В депеше излагался план разгрома русской армии. Ознакомившись с ним, но опасаясь дезинформации, Багратион приказал начальнику казачьих войск авангарда генерал-майору Ивану Дмитриевичу Иловайскому блокировать Лёбау, где находился Бернадот, и перехватывать всех курьеров, следовавших в местечко и из него. Вскоре начальнику авангарда доставили вторую депешу, в которой уточнялся план действий. Бертье торопил Бернадота с выступлением, обращал особое внимание на скрытность, предлагал даже оставить часть сил для имитации отступления в направлении Торна. О планах неприятеля Багратион немедля сообщил Беннигсену, а сам, оставив Елизаветградский гусарский полк для введения заблуждения противника, тайно увел авангард на соединение с основными силами армии.
Утром гусары атаковали противника. Бернадот, решив, что русские продолжают наступательное движение, стал отходить к Торну, прикрывать который ему было поручено по прежнему плану, уже теперь отмененному. Не получив ни первой, ни второй депеши, Бернадот об изменении замысла не ведал.
Русская армия быстро сосредоточилась под Янковом и подготовилась к встрече противника.
22 января Наполеон провел несколько атак против русских и был крайне удивлен тем, что не добился успеха. Он не ожидал встретить здесь всю армию на боевых позициях. Дождавшись подхода корпусов Нея и Ожеро, он 23 января решил нанести решительный удар по русским, однако утром не нашел армии на прежнем месте — Беннигсен увел ее в направлении Прейсиш-Эйлау.
Удивило императора Франции и то, что так и не прибыл к месту предполагаемого сражения корпус маршала Бернадота. Наполеон не ведал, что тот ускоренным маршем движется к Торну. Бернадот опоздал не только к Алленштайну, но и к Прейсиш-Эйлау, и все благодаря умелой дезинформации, осуществленной Багратионом.
Итак, никчемное наступление, затеянное остзейским бароном Беннигсеном, волею судьбы оказавшимся во главе русской армии, завершилось поспешным отходом, во время которого нелегкие испытания легли на плечи арьергардов, возглавляемых генерал-лейтенантом Петром Ивановичем Багратионом и генерал-майором Михаилом Богдановичем Барклаем-де-Толли.

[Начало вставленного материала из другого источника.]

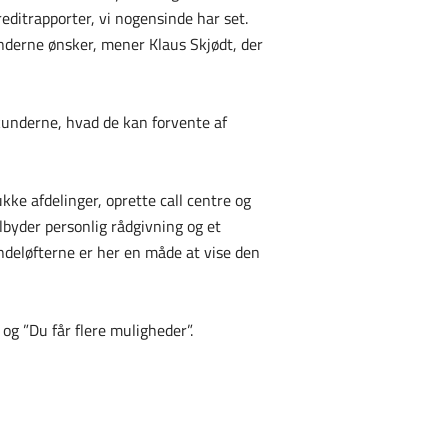
editrapporter, vi nogensinde har set.
nderne ønsker, mener Klaus Skjødt, der
 kunderne, hvad de kan forvente af
ukke afdelinger, oprette call centre og
ilbyder personlig rådgivning og et
undeløfterne er her en måde at vise den
 og ”Du får flere muligheder”.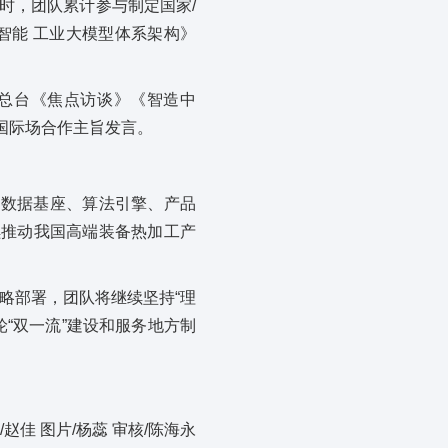
时，团队累计参与制定国家/
智能 工业大模型体系架构》
视总台《焦点访谈》《智造中
国际场合作主旨发言。
到数据基座、算法引擎、产品
续推动我国高端装备热加工产
件战略部署，团队将继续坚持“理
“双一流”建设和服务地方制
/赵佳 图片/杨蕊 审核/陈海永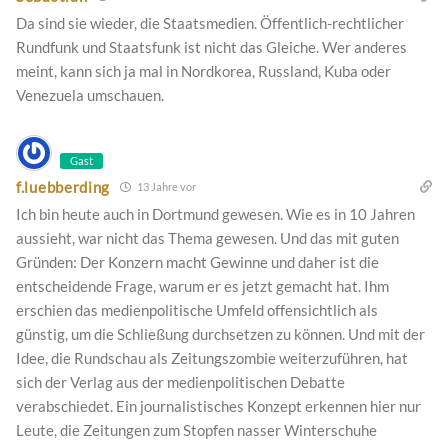
Da sind sie wieder, die Staatsmedien. Öffentlich-rechtlicher
Rundfunk und Staatsfunk ist nicht das Gleiche. Wer anderes
meint, kann sich ja mal in Nordkorea, Russland, Kuba oder
Venezuela umschauen.
Gast
f.luebberding
13 Jahre vor
Ich bin heute auch in Dortmund gewesen. Wie es in 10 Jahren
aussieht, war nicht das Thema gewesen. Und das mit guten
Gründen: Der Konzern macht Gewinne und daher ist die
entscheidende Frage, warum er es jetzt gemacht hat. Ihm
erschien das medienpolitische Umfeld offensichtlich als
günstig, um die Schließung durchsetzen zu können. Und mit der
Idee, die Rundschau als Zeitungszombie weiterzuführen, hat
sich der Verlag aus der medienpolitischen Debatte
verabschiedet. Ein journalistisches Konzept erkennen hier nur
Leute, die Zeitungen zum Stopfen nasser Winterschuhe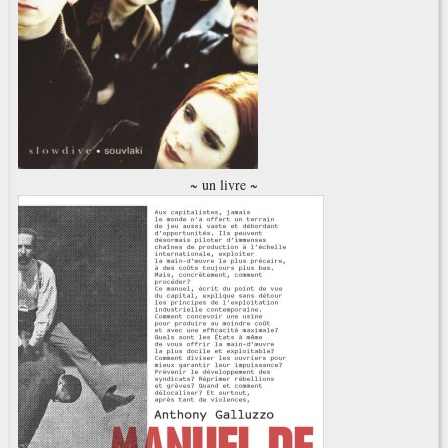
~ un livre ~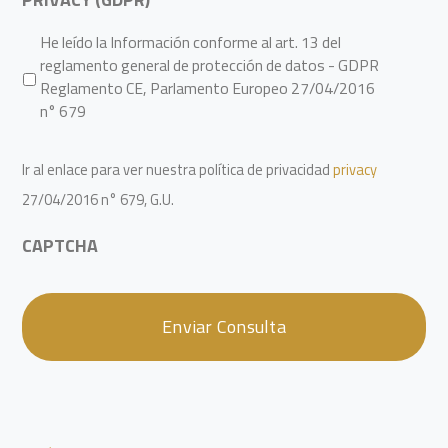
He leído la Información conforme al art. 13 del
reglamento general de protección de datos - GDPR
Reglamento CE, Parlamento Europeo 27/04/2016
n° 679
Ir al enlace para ver nuestra política de privacidad
privacy
27/04/2016 n° 679, G.U.
CAPTCHA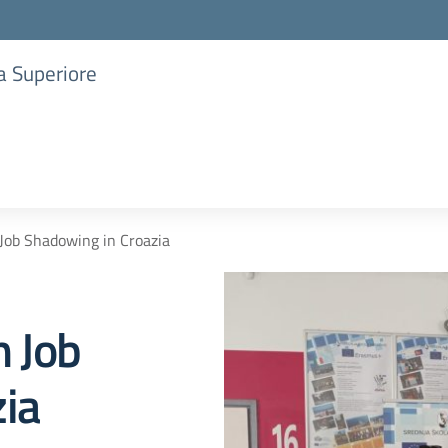
ia Superiore
 Job Shadowing in Croazia
n Job
ia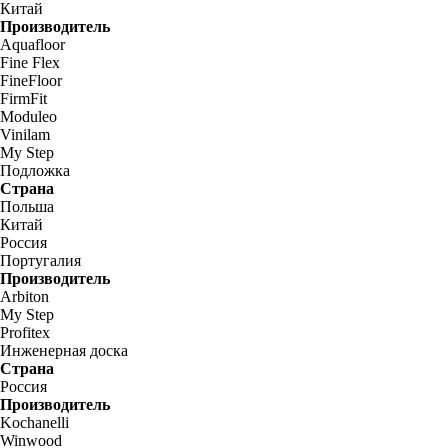
Китай
Производитель
Aquafloor
Fine Flex
FineFloor
FirmFit
Moduleo
Vinilam
My Step
Подложка
Страна
Польша
Китай
Россия
Португалия
Производитель
Arbiton
My Step
Profitex
Инженерная доска
Страна
Россия
Производитель
Kochanelli
Winwood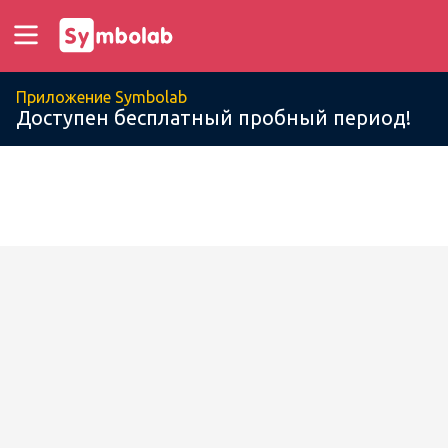
Приложение Symbolab
Доступен бесплатный пробный период!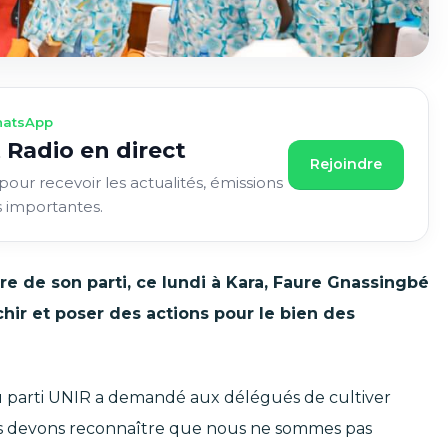
atsApp
 Radio en direct
Rejoindre
pour recevoir les actualités, émissions
s importantes.
e de son parti, ce lundi à Kara, Faure Gnassingbé
échir et poser des actions pour le bien des
du parti UNIR a demandé aux délégués de cultiver
 Nous devons reconnaître que nous ne sommes pas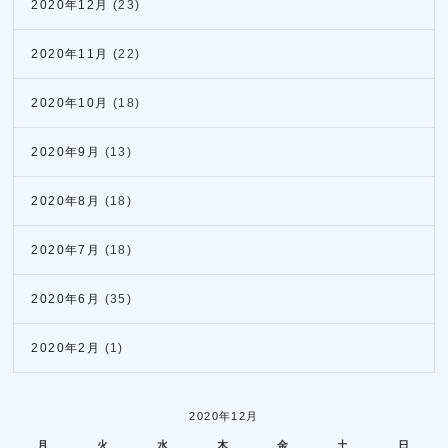
2020年12月
(23)
2020年11月
(22)
2020年10月
(18)
2020年9月
(13)
2020年8月
(18)
2020年7月
(18)
2020年6月
(35)
2020年2月
(1)
2020年12月
月
火
水
木
金
土
日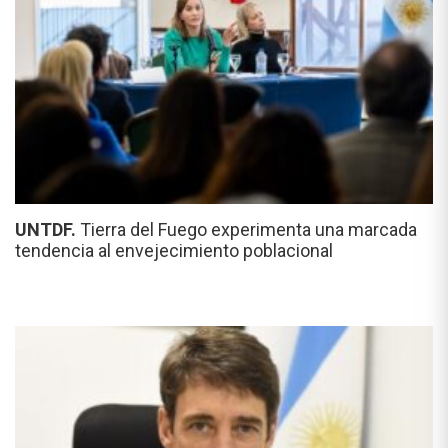
UNTDF.
Tierra del Fuego experimenta una marcada
tendencia al envejecimiento poblacional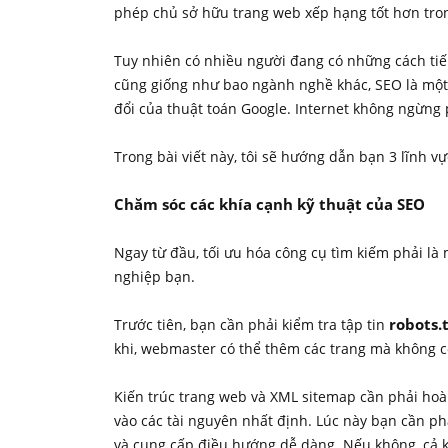
phép chủ sở hữu trang web xếp hạng tốt hơn tron
Tuy nhiên có nhiều người đang có những cách tiế
cũng giống như bao ngành nghề khác, SEO là một 
đổi của thuật toán Google. Internet không ngừng p
Trong bài viết này, tôi sẽ hướng dẫn bạn 3 lĩnh 
Chăm sóc các khía cạnh kỹ thuật của SEO
Ngay từ đầu, tối ưu hóa công cụ tìm kiếm phải là
nghiệp bạn.
robots.
Trước tiên, bạn cần phải kiểm tra tập tin
khi, webmaster có thể thêm các trang mà không có
Kiến trúc trang web và XML sitemap cần phải hoàn
vào các tài nguyên nhất định. Lúc này bạn cần phả
và cung cấp điều hướng dễ dàng. Nếu không, cả 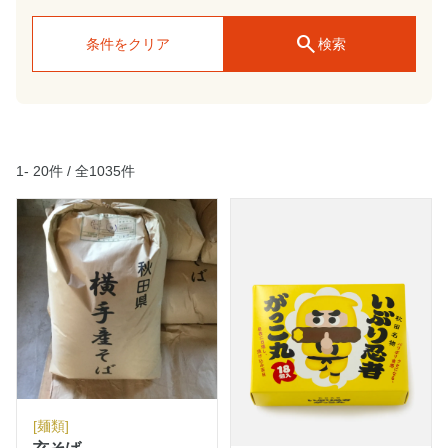
希望小売り価格（税込）
search
条件をクリア
検索
保存温度帯
販売時期
1- 20件 / 全
1035
件
対応サービス
発注リードタイム
賞味期限 / 消費期限
[麺類]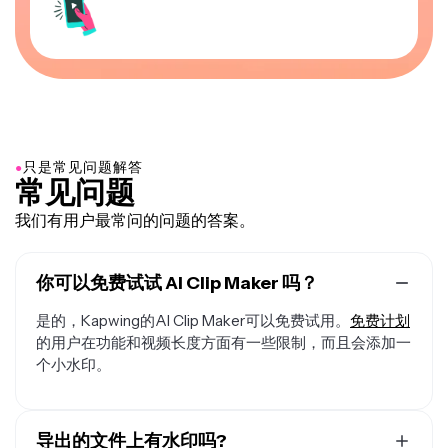
●
只是常见问题解答
常见问题
我们有用户最常问的问题的答案。
你可以免费试试 AI Clip Maker 吗？
是的，Kapwing的AI Clip Maker可以免费试用。
免费计划
的用户在功能和视频长度方面有一些限制，而且会添加一
个小水印。
导出的文件上有水印吗?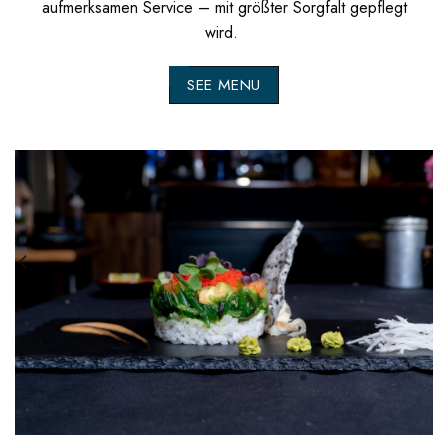
aufmerksamen Service – mit größter Sorgfalt gepflegt
wird.
SEE MENU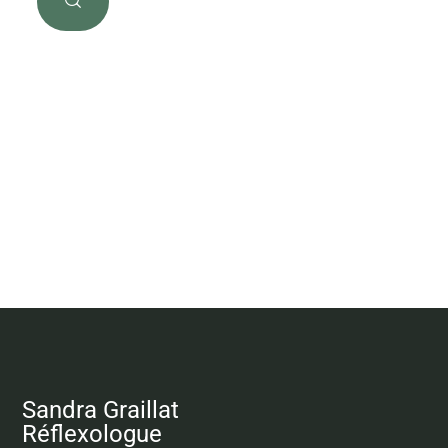
Sandra Graillat
Réflexologue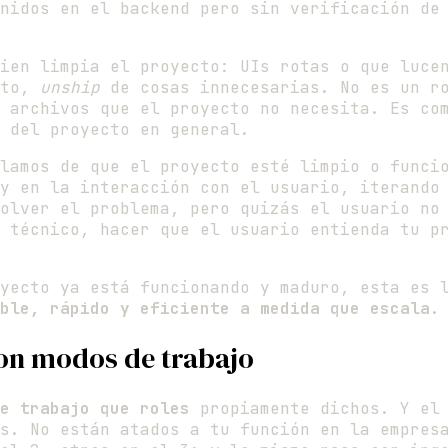
nidos en el backend pero sin verificación de
ien limpia el proyecto: UIs rotas o que lucen
nto,
unship
de cosas innecesarias. No es un r
 archivos que el proyecto no necesita. Es com
o del proyecto en general.
lamos de que el proyecto esté limpio o funcio
 y en la interacción con el usuario, iterand
olver el problema, pero quizás el usuario no
 técnico, hacer que el usuario entienda tu p
yecto ya está funcionando y maduro, esta es l
ble, rápido y eficiente a medida que escala
.
son modos de trabajo
e trabajo que roles
propiamente dichos. Y el 
s. No están atados a tu función en la empres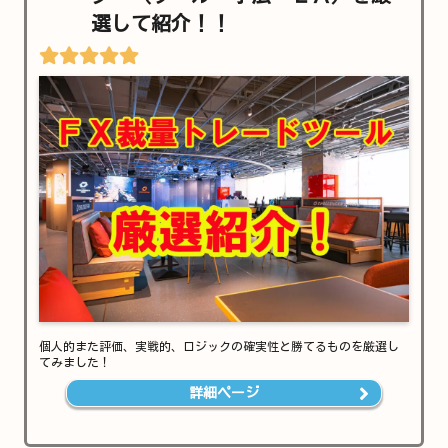
選して紹介！！
個人的また評価、実戦的、ロジックの確実性と勝てるものを厳選し
てみました！
詳細ページ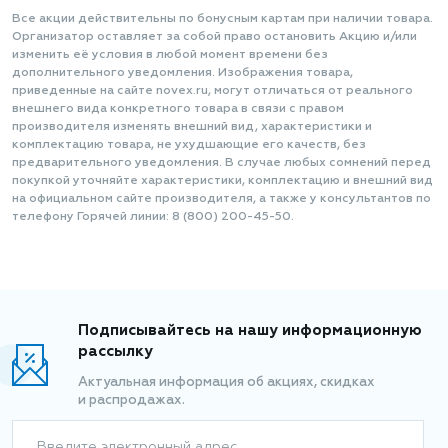
Все акции действительны по бонусным картам при наличии товара.
Организатор оставляет за собой право остановить Акцию и/или
изменить её условия в любой момент времени без
дополнительного уведомления. Изображения товара,
приведенные на сайте novex.ru, могут отличаться от реального
внешнего вида конкретного товара в связи с правом
производителя изменять внешний вид, характеристики и
комплектацию товара, не ухудшающие его качеств, без
предварительного уведомления. В случае любых сомнений перед
покупкой уточняйте характеристики, комплектацию и внешний вид
на официальном сайте производителя, а также у консультантов по
телефону Горячей линии: 8 (800) 200-45-50.
Подписывайтесь на нашу информационную
рассылку
Актуальная информация об акциях, скидках
и распродажах.
Введите электронный адрес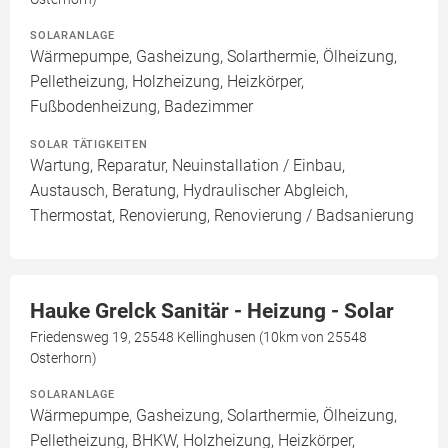
SOLARANLAGE
Wärmepumpe, Gasheizung, Solarthermie, Ölheizung,
Pelletheizung, Holzheizung, Heizkörper,
Fußbodenheizung, Badezimmer
SOLAR TÄTIGKEITEN
Wartung, Reparatur, Neuinstallation / Einbau,
Austausch, Beratung, Hydraulischer Abgleich,
Thermostat, Renovierung, Renovierung / Badsanierung
Hauke Grelck Sanitär - Heizung - Solar
Friedensweg 19, 25548 Kellinghusen (10km von 25548
Osterhorn)
SOLARANLAGE
Wärmepumpe, Gasheizung, Solarthermie, Ölheizung,
Pelletheizung, BHKW, Holzheizung, Heizkörper,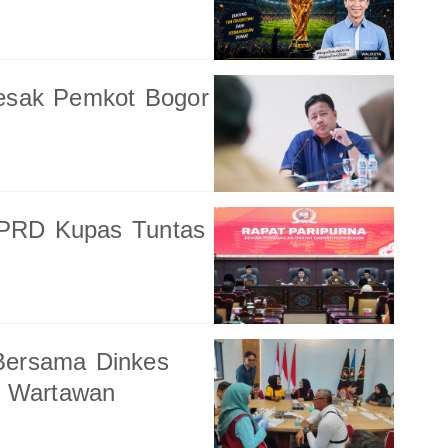
esak Pemkot Bogor
DPRD Kupas Tuntas
Bersama Dinkes
is Wartawan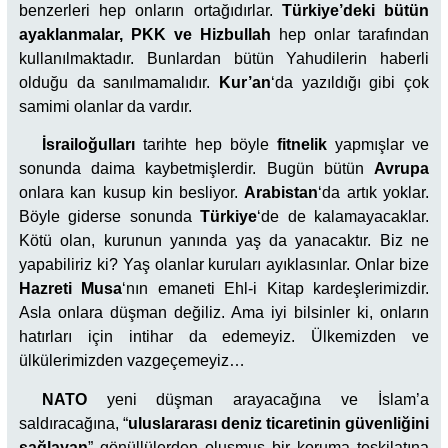
benzerleri hep onların ortağıdırlar.
Türkiye’deki bütün
ayaklanmalar, PKK ve Hizbullah
hep onlar tarafından
kullanılmaktadır. Bunlardan bütün Yahudilerin haberli
olduğu da sanılmamalıdır.
Kur’an
‘da yazıldığı gibi çok
samimi olanlar da vardır.
İsrailoğulları
tarihte hep böyle
fitnelik
yapmışlar ve
sonunda daima kaybetmişlerdir. Bugün bütün
Avrupa
onlara kan kusup kin besliyor.
Arabistan
‘da artık yoklar.
Böyle giderse sonunda
Türkiye
‘de de kalamayacaklar.
Kötü olan, kurunun yanında yaş da yanacaktır. Biz ne
yapabiliriz ki? Yaş olanlar kuruları ayıklasınlar. Onlar bize
Hazreti
Musa
‘nın emaneti Ehl-i Kitap kardeşlerimizdir.
Asla onlara düşman değiliz. Ama iyi bilsinler ki, onların
hatırları için intihar da edemeyiz. Ülkemizden ve
ülkülerimizden vazgeçemeyiz…
NATO
yeni düşman arayacağına ve İslam’a
saldıracağına, “
uluslararası deniz ticaretinin güvenliğini
sağlayan
” gönüllülerden oluşmuş bir koruma teşkilatına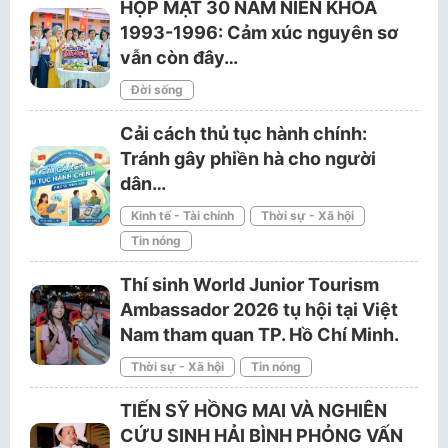
HỌP MẶT 30 NĂM NIÊN KHÓA
1993-1996: Cảm xúc nguyên sơ
vẫn còn đây…
Đời sống
Cải cách thủ tục hành chính:
Tránh gây phiền hà cho người
dân…
Kinh tế - Tài chính
Thời sự - Xã hội
Tin nóng
Thí sinh World Junior Tourism
Ambassador 2026 tụ hội tại Việt
Nam tham quan TP. Hồ Chí Minh.
Thời sự - Xã hội
Tin nóng
TIẾN SỸ HỒNG MAI VÀ NGHIÊN
CỨU SINH HẢI BÌNH PHỎNG VẤN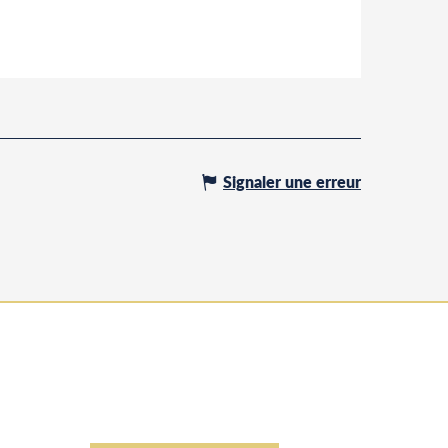
Signaler une erreur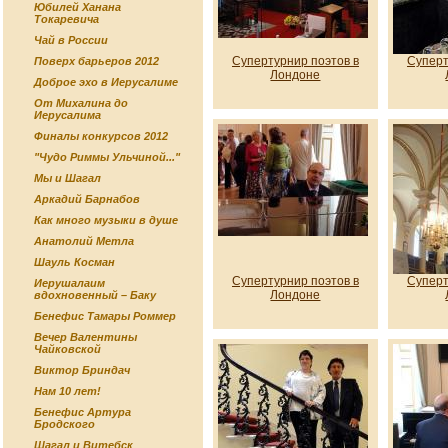
Юбилей Ханана
Токаревича
Чай в России
Супертурнир поэтов в
Суперт
Поверх барьеров 2012
Лондоне
Доброе эхо в Иерусалиме
От Михалина до
Иерусалима
Финалы конкурсов 2012
"Чудо Риммы Ульчиной..."
Мы и Шагал
Аркадий Барнабов
Как много музыки в душе
Анатолий Метла
Шауль Косман
Супертурнир поэтов в
Суперт
Иерушалаим
Лондоне
вдохновенный – Баку
Бенефис Тамары Роммер
Вечер Валентины
Чайковской
Виктор Бриндач
Нам 10 лет!
Бенефис Артура
Бродского
Шагал и Витебск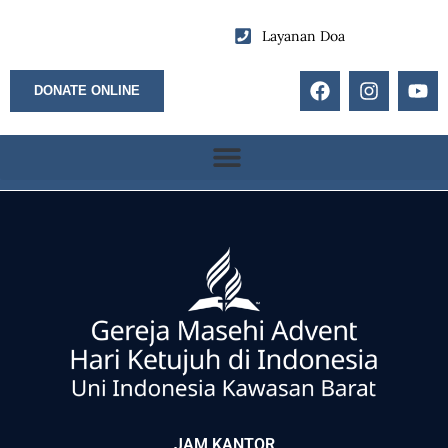
Layanan Doa
DONATE ONLINE
JAM KANTOR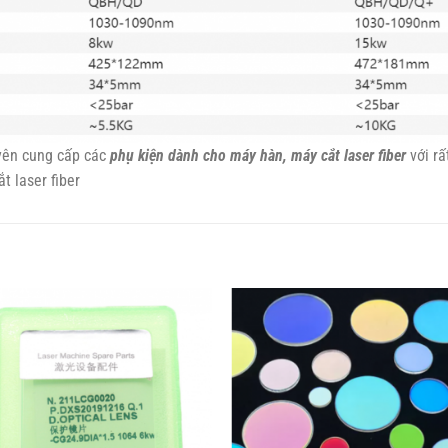
ên cung cấp các
phụ kiện dành cho máy hàn, máy cắt laser fiber
với r
t laser fiber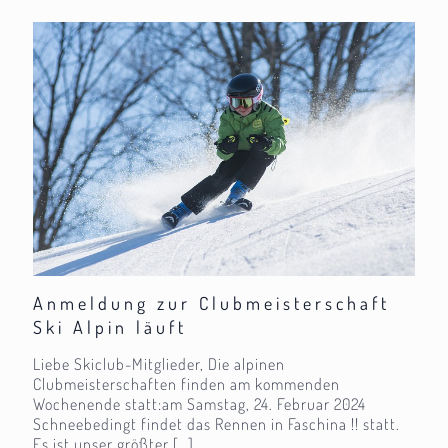
Anmeldung zur Clubmeisterschaft
Ski Alpin läuft
Liebe Skiclub-Mitglieder, Die alpinen
Clubmeisterschaften finden am kommenden
Wochenende statt:am Samstag, 24. Februar 2024
Schneebedingt findet das Rennen in Faschina !! statt.
Es ist unser größter
[…]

Генеральное сражение Беннигсен решился дать под Прейсиш-Эйлау. И опять в связи с этим возникает множество вопросов. Во-первых, чего добивался главнокомандующий русской армией? Победы? Но достаточно взглянуть на избранный им боевой порядок, чтобы убедиться — он никак не способствовал победе. В «Истории русской армии и флота» отмечается: «Грузный боевой порядок русской армии напоминал боевые порядки XVIII столетия; построение густое, дававшее обильную жатву артиллерийскому огню и, в то же время, — мало глубокое, обрекавшее войска лишь на пассивное отбитие ударов и мало способствующее нанесению таковых при помощи маневра, ибо допускало в сущности единственное движение — вперед; частями, способными к маневрированию более или менее мечтали быть: отряд Багговута, вся конница числом до 150 эскадрон, случайно, в силу обстоятельств — корпус Лестока и, с мешкотным выходом из-за фланга, — 6 полков гр. Каменского».
Во-вторых, удивительно, просто чудовищно то, что Беннигсен не имел никакого замысла. Он даже задач генералам не поставил, и те вынуждены были каждый определять себе, что и как делать, исходя из расположения своих войск. Это подтверждают историки: «План действий Беннигсена не отличался определенностью, — говорится в «Истории русской армии и флота», — судя по расположению войск, трудно сказать, которому из путей отступления, т. е. на Домнау и Кенигсбергу или на Фридланд в Россию, он придавал значение…»
Чудовищно для русской армии и то, что ее главнокомандующий не размышлял над способами и направлениями наступления и преследования противника, а думал лишь о том, по какому пути отступить, заранее предопределяя исход сражения, цель которого в связи с тем совершенно непонятна. Ради чего же нужно класть тысячи русских солдат? Ради отступления? А ведь армии были примерно равны числом и каждая, по данным, приведенным в «Истории русской армии и флота», имела около 70 тысяч человек. Разве Румянцев, Потемкин, Суворов, Кутузов помышляли бы в этом случае об отходе? Они и при превосходстве врага всегда думали лишь об одном — о победе, полной, приводящей к преследованию и максимальному истреблению противника.